• WHAT IS NEEDED
Please put every line of the items below into one numbered list, skipping the blank lines and leaving the pictures out.

▶

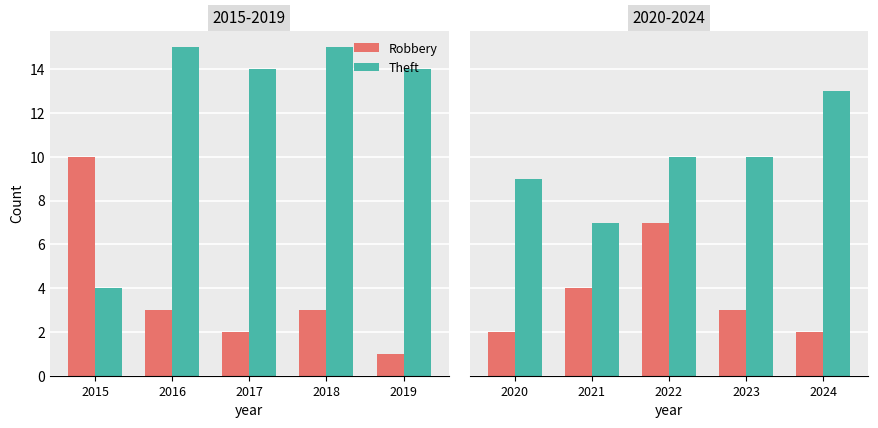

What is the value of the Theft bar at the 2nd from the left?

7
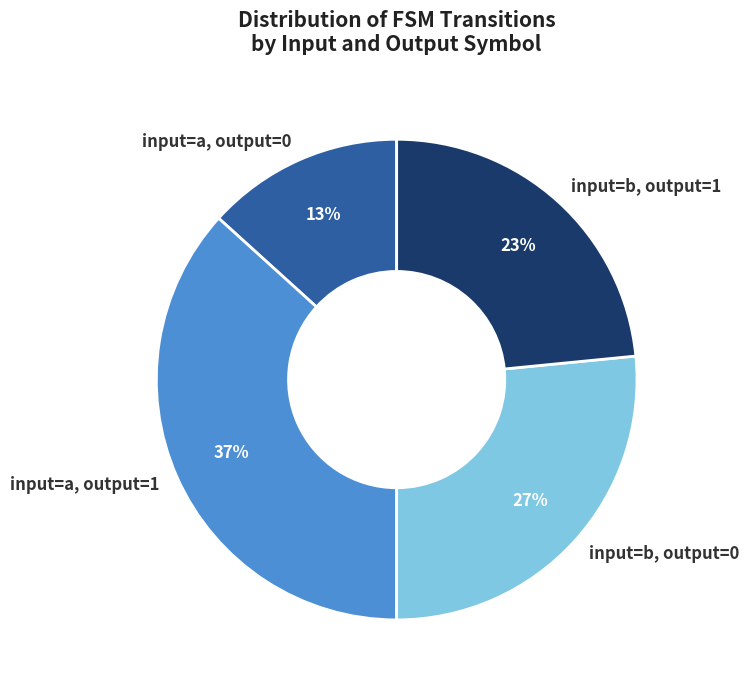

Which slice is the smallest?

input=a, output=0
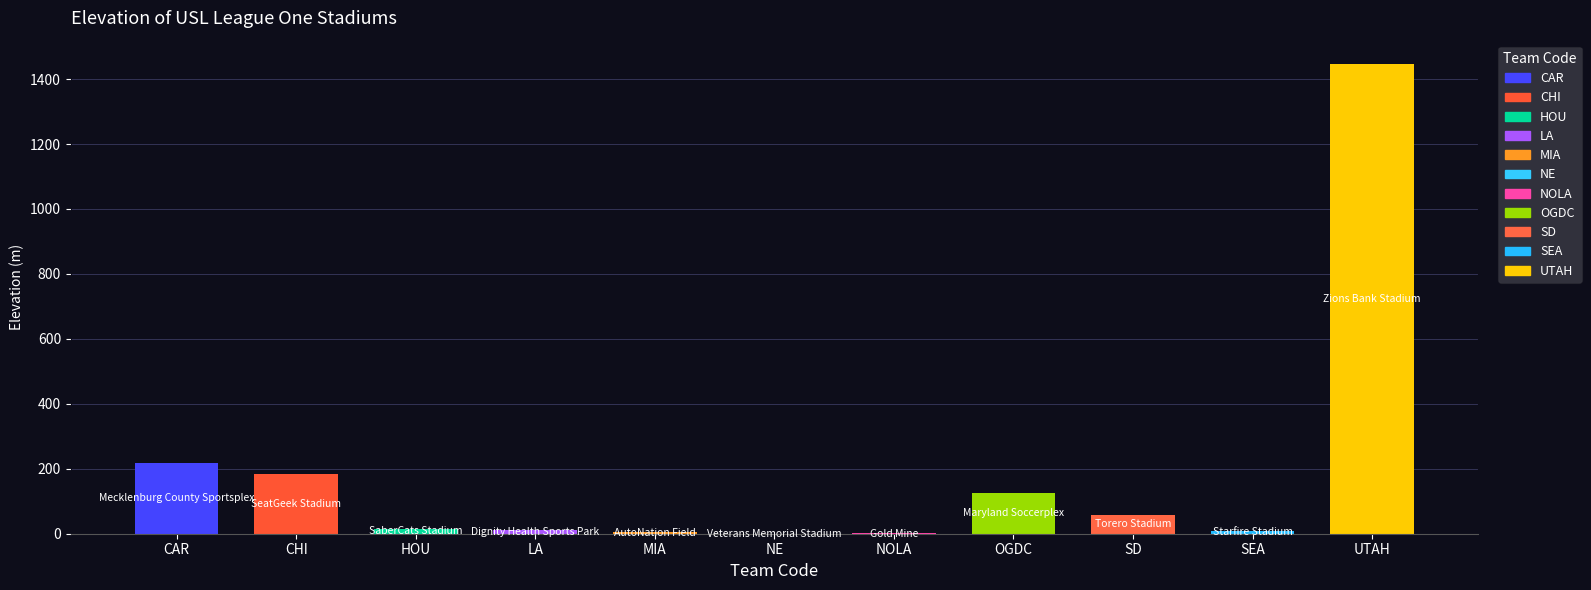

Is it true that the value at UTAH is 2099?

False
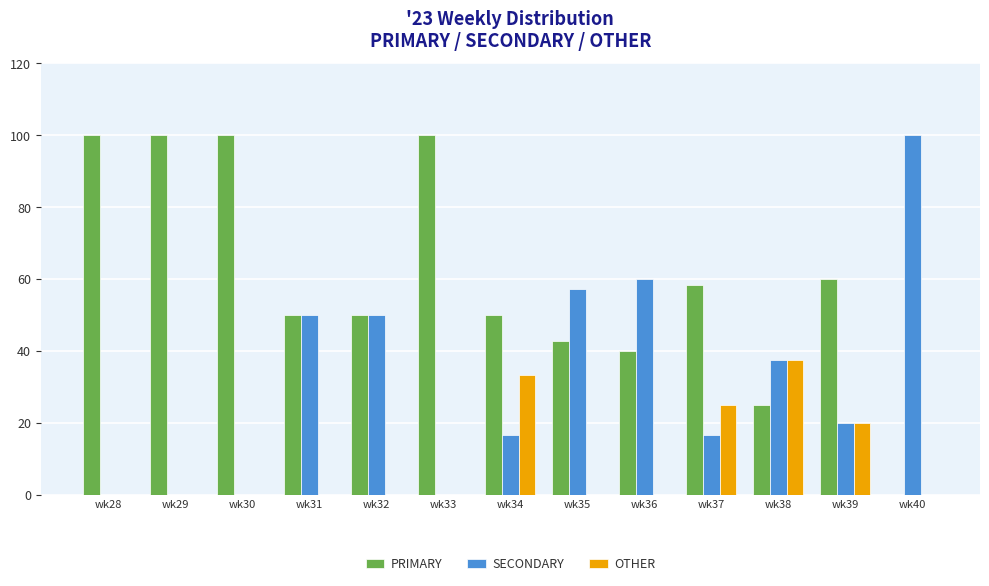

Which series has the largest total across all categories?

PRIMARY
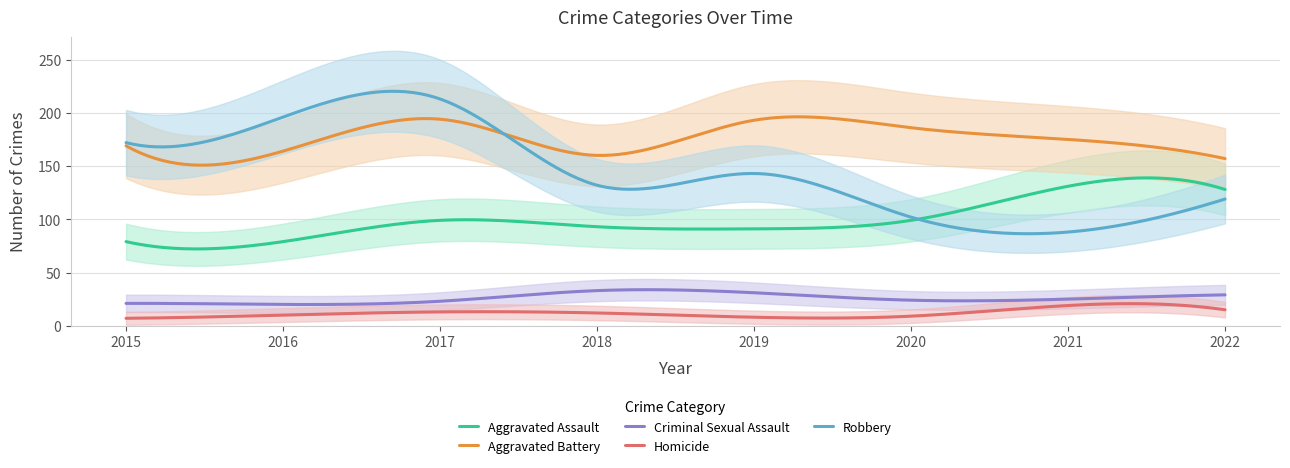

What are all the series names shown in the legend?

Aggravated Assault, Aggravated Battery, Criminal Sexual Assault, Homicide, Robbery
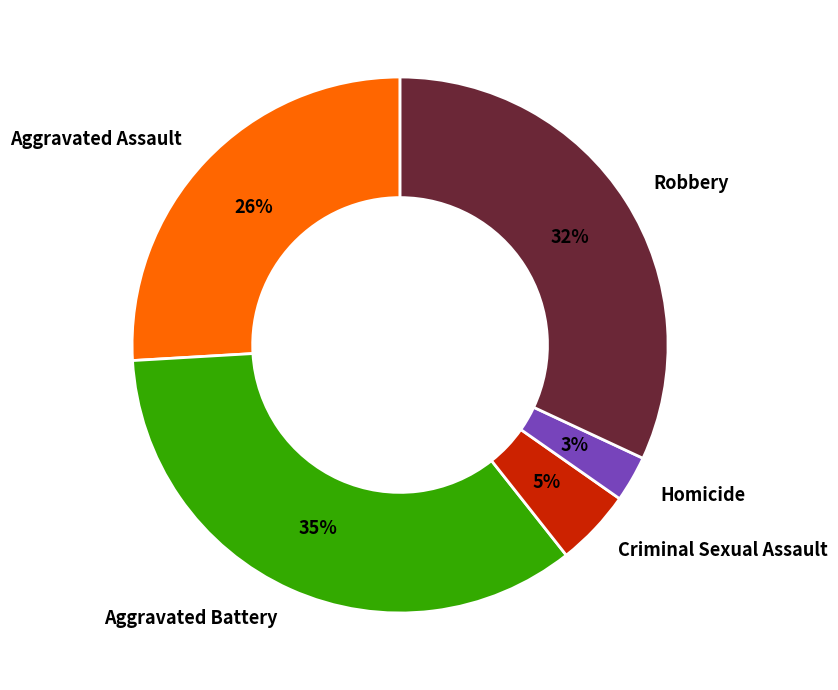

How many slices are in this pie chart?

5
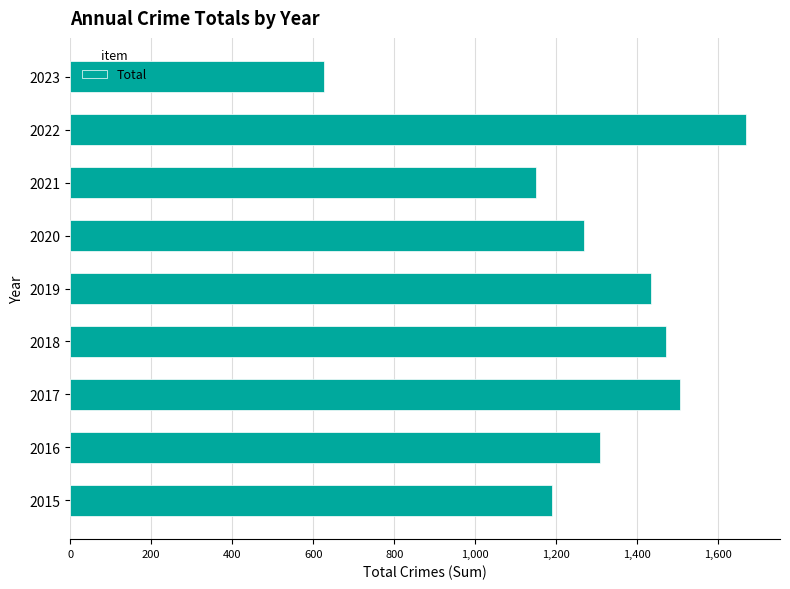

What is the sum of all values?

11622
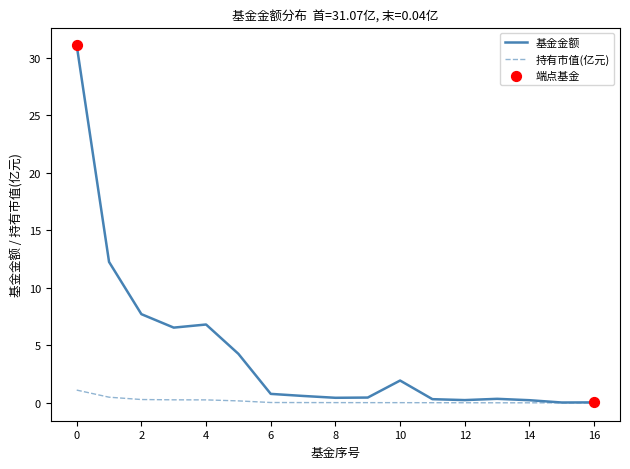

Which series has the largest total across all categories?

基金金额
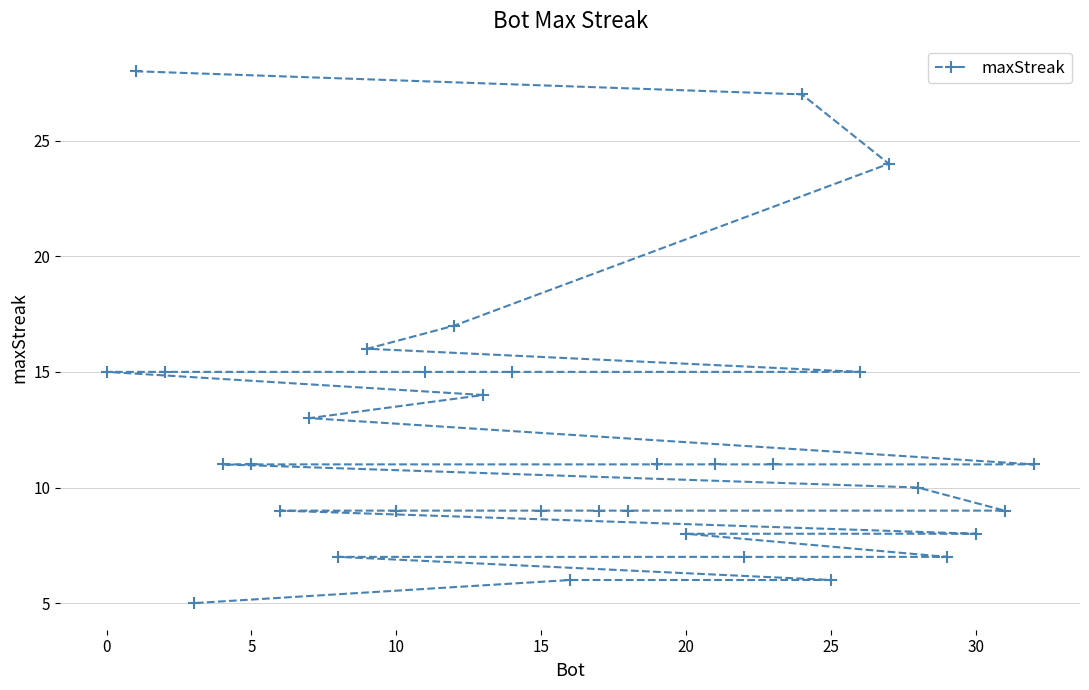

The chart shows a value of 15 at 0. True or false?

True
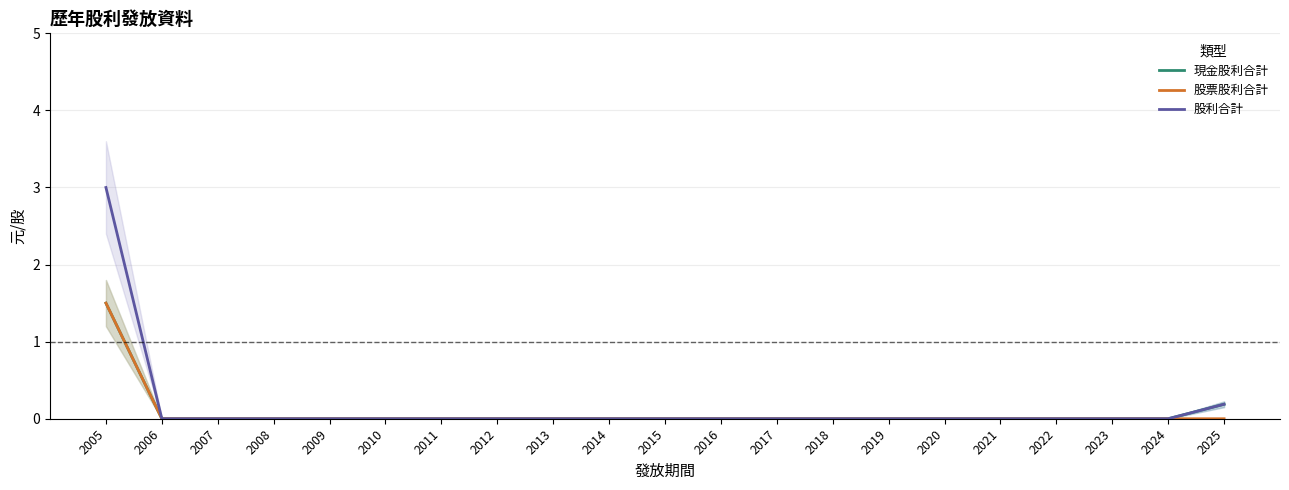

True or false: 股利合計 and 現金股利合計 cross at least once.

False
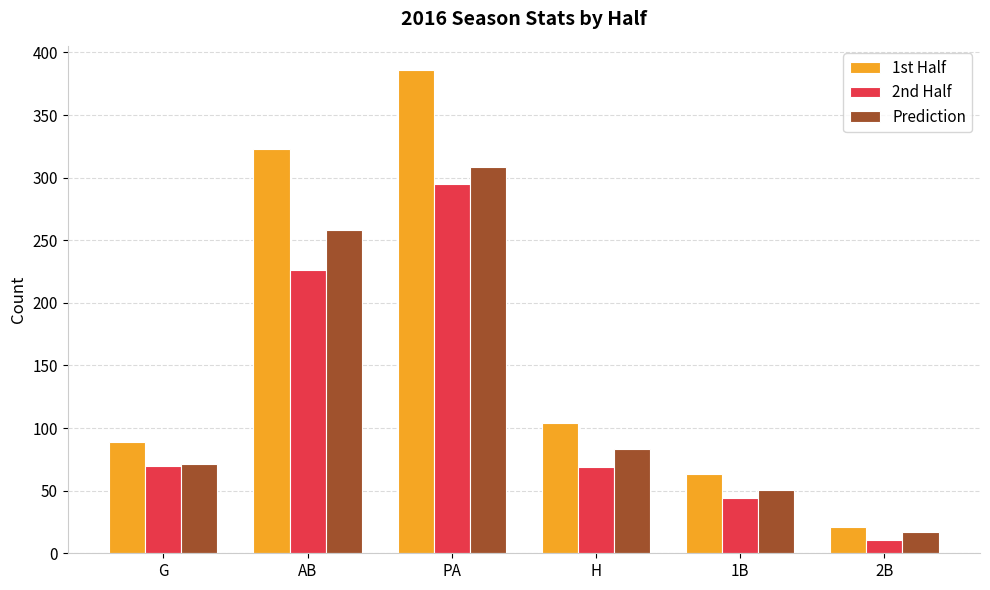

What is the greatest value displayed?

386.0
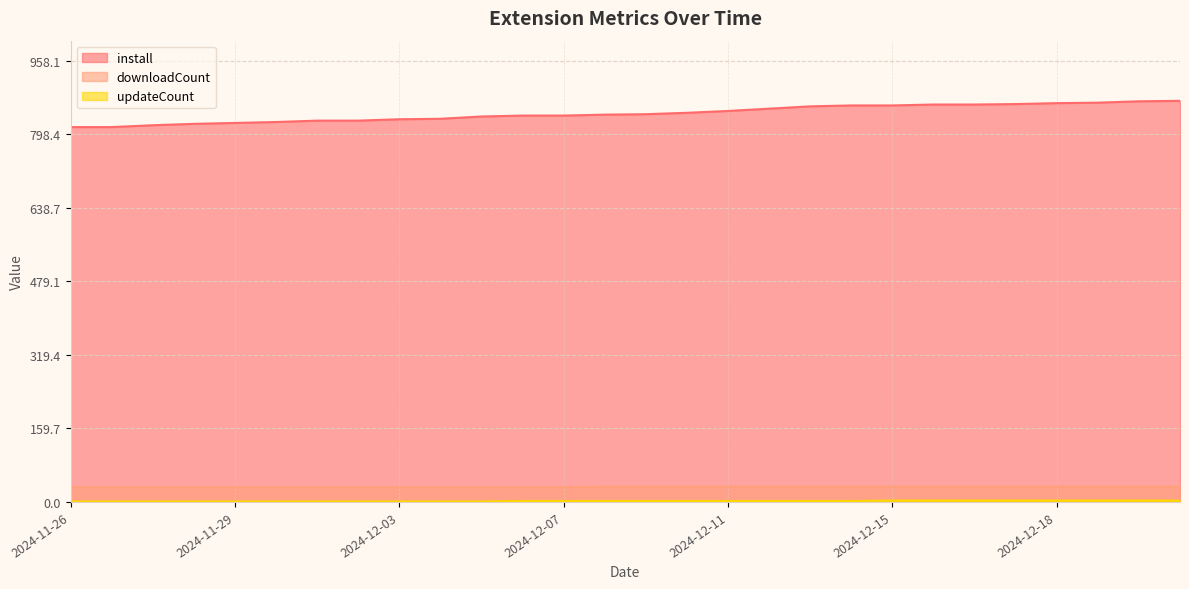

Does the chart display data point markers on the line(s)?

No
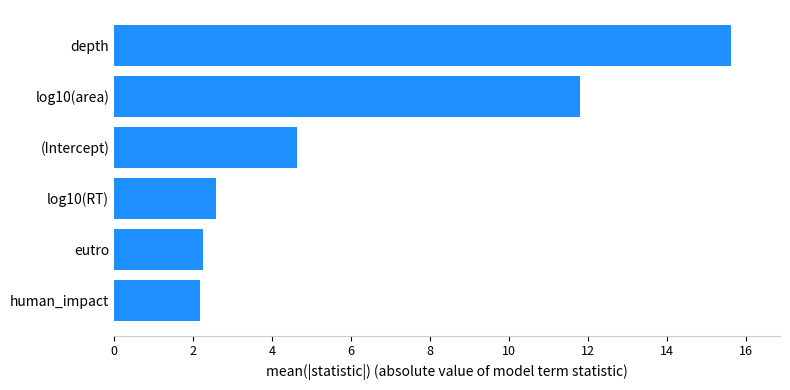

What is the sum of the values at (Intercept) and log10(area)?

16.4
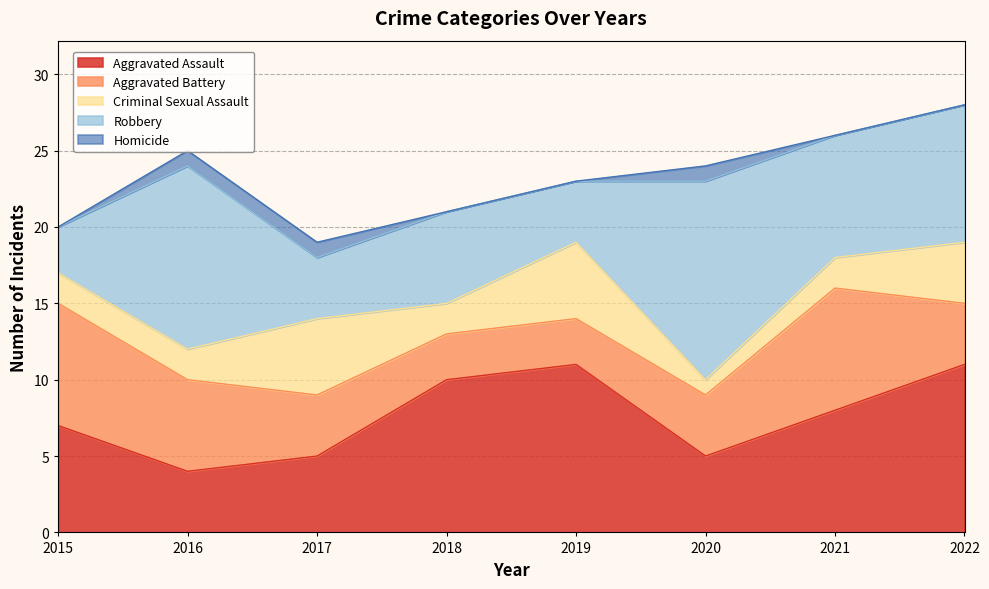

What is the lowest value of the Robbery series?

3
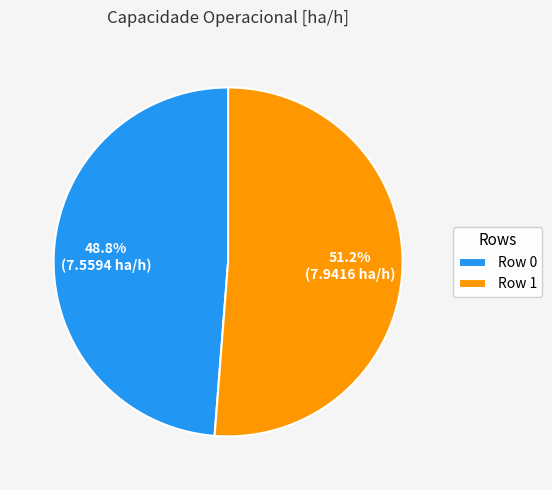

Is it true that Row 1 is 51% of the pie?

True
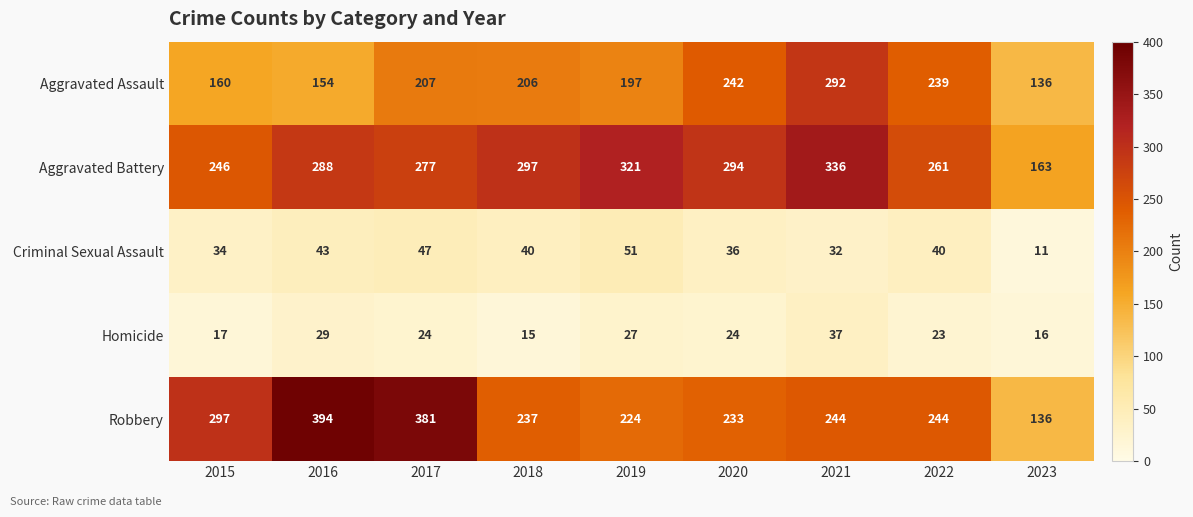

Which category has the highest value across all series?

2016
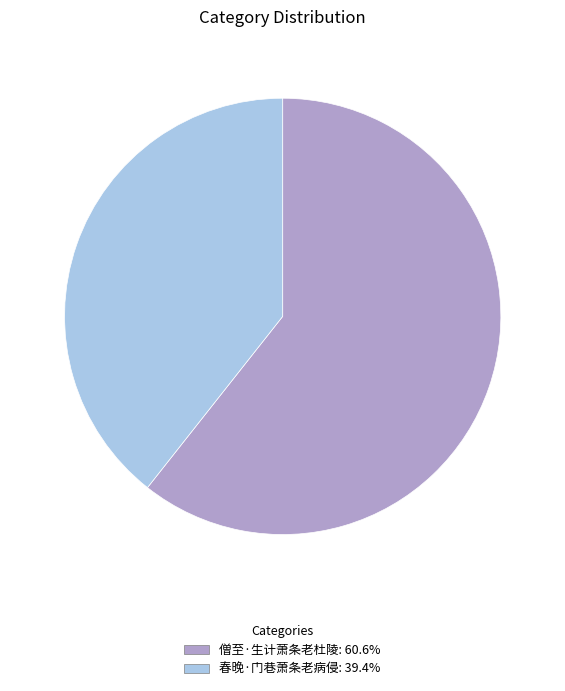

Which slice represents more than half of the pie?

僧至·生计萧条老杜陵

◀

• EXERCISE OUTPUT
1. What is the value of the Theft bar at the 2nd from the left?
2. 7
3. Which slice is the smallest?
4. input=a, output=0
5. Is it true that the value at UTAH is 2099?
6. False
7. Which series has the largest total across all categories?
8. PRIMARY
9. What are all the series names shown in the legend?
10. Aggravated Assault, Aggravated Battery, Criminal Sexual Assault, Homicide, Robbery
11. How many slices are in this pie chart?
12. 5
13. What is the sum of all values?
14. 11622
15. Which series has the largest total across all categories?
16. 基金金额
17. The chart shows a value of 15 at 0. True or false?
18. True
19. True or false: 股利合計 and 現金股利合計 cross at least once.
20. False
21. What is the greatest value displayed?
22. 386.0
23. Does the chart display data point markers on the line(s)?
24. No
25. What is the sum of the values at (Intercept) and log10(area)?
26. 16.4
27. What is the lowest value of the Robbery series?
28. 3
29. Is it true that Row 1 is 51% of the pie?
30. True
31. Which category has the highest value across all series?
32. 2016
33. Which slice represents more than half of the pie?
34. 僧至·生计萧条老杜陵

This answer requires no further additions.